▶ EXERCISE PROMPT:
Please restate the following records word for word.

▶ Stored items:
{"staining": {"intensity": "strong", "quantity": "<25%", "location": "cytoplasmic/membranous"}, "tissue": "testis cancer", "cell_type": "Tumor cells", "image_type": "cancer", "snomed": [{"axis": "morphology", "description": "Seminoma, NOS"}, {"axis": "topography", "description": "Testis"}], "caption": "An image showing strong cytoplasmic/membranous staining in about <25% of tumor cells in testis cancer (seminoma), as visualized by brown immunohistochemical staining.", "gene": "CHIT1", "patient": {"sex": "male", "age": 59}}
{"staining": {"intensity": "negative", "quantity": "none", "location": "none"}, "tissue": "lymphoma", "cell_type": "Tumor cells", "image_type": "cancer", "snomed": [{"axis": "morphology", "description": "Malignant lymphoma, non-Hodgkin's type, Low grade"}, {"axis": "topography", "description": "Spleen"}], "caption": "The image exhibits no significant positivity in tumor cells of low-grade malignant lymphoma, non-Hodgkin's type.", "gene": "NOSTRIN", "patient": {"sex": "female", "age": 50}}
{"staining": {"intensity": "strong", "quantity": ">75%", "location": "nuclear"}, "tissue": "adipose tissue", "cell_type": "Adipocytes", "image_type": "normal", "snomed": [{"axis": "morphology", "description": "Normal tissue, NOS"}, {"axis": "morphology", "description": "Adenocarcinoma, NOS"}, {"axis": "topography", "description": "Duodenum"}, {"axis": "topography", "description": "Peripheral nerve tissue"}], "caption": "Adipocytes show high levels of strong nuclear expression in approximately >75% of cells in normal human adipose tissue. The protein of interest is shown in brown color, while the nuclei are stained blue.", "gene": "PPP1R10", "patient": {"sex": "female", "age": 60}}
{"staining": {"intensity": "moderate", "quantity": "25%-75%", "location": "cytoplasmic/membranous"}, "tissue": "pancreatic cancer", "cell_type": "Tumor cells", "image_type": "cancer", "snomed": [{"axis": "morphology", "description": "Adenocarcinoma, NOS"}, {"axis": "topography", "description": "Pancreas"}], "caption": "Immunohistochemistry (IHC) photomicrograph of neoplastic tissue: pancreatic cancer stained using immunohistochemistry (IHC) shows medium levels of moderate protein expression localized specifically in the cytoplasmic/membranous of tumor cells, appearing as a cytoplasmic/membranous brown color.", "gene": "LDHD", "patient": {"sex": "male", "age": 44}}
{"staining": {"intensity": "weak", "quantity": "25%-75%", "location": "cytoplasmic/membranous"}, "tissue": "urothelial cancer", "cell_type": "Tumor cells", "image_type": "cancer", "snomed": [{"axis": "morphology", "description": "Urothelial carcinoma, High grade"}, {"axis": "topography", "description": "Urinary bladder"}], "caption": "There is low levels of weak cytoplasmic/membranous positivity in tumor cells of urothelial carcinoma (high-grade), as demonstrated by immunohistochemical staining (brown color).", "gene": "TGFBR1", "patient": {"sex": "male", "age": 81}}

▶ YOUR SOLUTION:
{"staining": {"intensity": "strong", "quantity": "<25%", "location": "cytoplasmic/membranous"}, "tissue": "testis cancer", "cell_type": "Tumor cells", "image_type": "cancer", "snomed": [{"axis": "morphology", "description": "Seminoma, NOS"}, {"axis": "topography", "description": "Testis"}], "caption": "An image showing strong cytoplasmic/membranous staining in about <25% of tumor cells in testis cancer (seminoma), as visualized by brown immunohistochemical staining.", "gene": "CHIT1", "patient": {"sex": "male", "age": 59}}
{"staining": {"intensity": "negative", "quantity": "none", "location": "none"}, "tissue": "lymphoma", "cell_type": "Tumor cells", "image_type": "cancer", "snomed": [{"axis": "morphology", "description": "Malignant lymphoma, non-Hodgkin's type, Low grade"}, {"axis": "topography", "description": "Spleen"}], "caption": "The image exhibits no significant positivity in tumor cells of low-grade malignant lymphoma, non-Hodgkin's type.", "gene": "NOSTRIN", "patient": {"sex": "female", "age": 50}}
{"staining": {"intensity": "strong", "quantity": ">75%", "location": "nuclear"}, "tissue": "adipose tissue", "cell_type": "Adipocytes", "image_type": "normal", "snomed": [{"axis": "morphology", "description": "Normal tissue, NOS"}, {"axis": "morphology", "description": "Adenocarcinoma, NOS"}, {"axis": "topography", "description": "Duodenum"}, {"axis": "topography", "description": "Peripheral nerve tissue"}], "caption": "Adipocytes show high levels of strong nuclear expression in approximately >75% of cells in normal human adipose tissue. The protein of interest is shown in brown color, while the nuclei are stained blue.", "gene": "PPP1R10", "patient": {"sex": "female", "age": 60}}
{"staining": {"intensity": "moderate", "quantity": "25%-75%", "location": "cytoplasmic/membranous"}, "tissue": "pancreatic cancer", "cell_type": "Tumor cells", "image_type": "cancer", "snomed": [{"axis": "morphology", "description": "Adenocarcinoma, NOS"}, {"axis": "topography", "description": "Pancreas"}], "caption": "Immunohistochemistry (IHC) photomicrograph of neoplastic tissue: pancreatic cancer stained using immunohistochemistry (IHC) shows medium levels of moderate protein expression localized specifically in the cytoplasmic/membranous of tumor cells, appearing as a cytoplasmic/membranous brown color.", "gene": "LDHD", "patient": {"sex": "male", "age": 44}}
{"staining": {"intensity": "weak", "quantity": "25%-75%", "location": "cytoplasmic/membranous"}, "tissue": "urothelial cancer", "cell_type": "Tumor cells", "image_type": "cancer", "snomed": [{"axis": "morphology", "description": "Urothelial carcinoma, High grade"}, {"axis": "topography", "description": "Urinary bladder"}], "caption": "There is low levels of weak cytoplasmic/membranous positivity in tumor cells of urothelial carcinoma (high-grade), as demonstrated by immunohistochemical staining (brown color).", "gene": "TGFBR1", "patient": {"sex": "male", "age": 81}}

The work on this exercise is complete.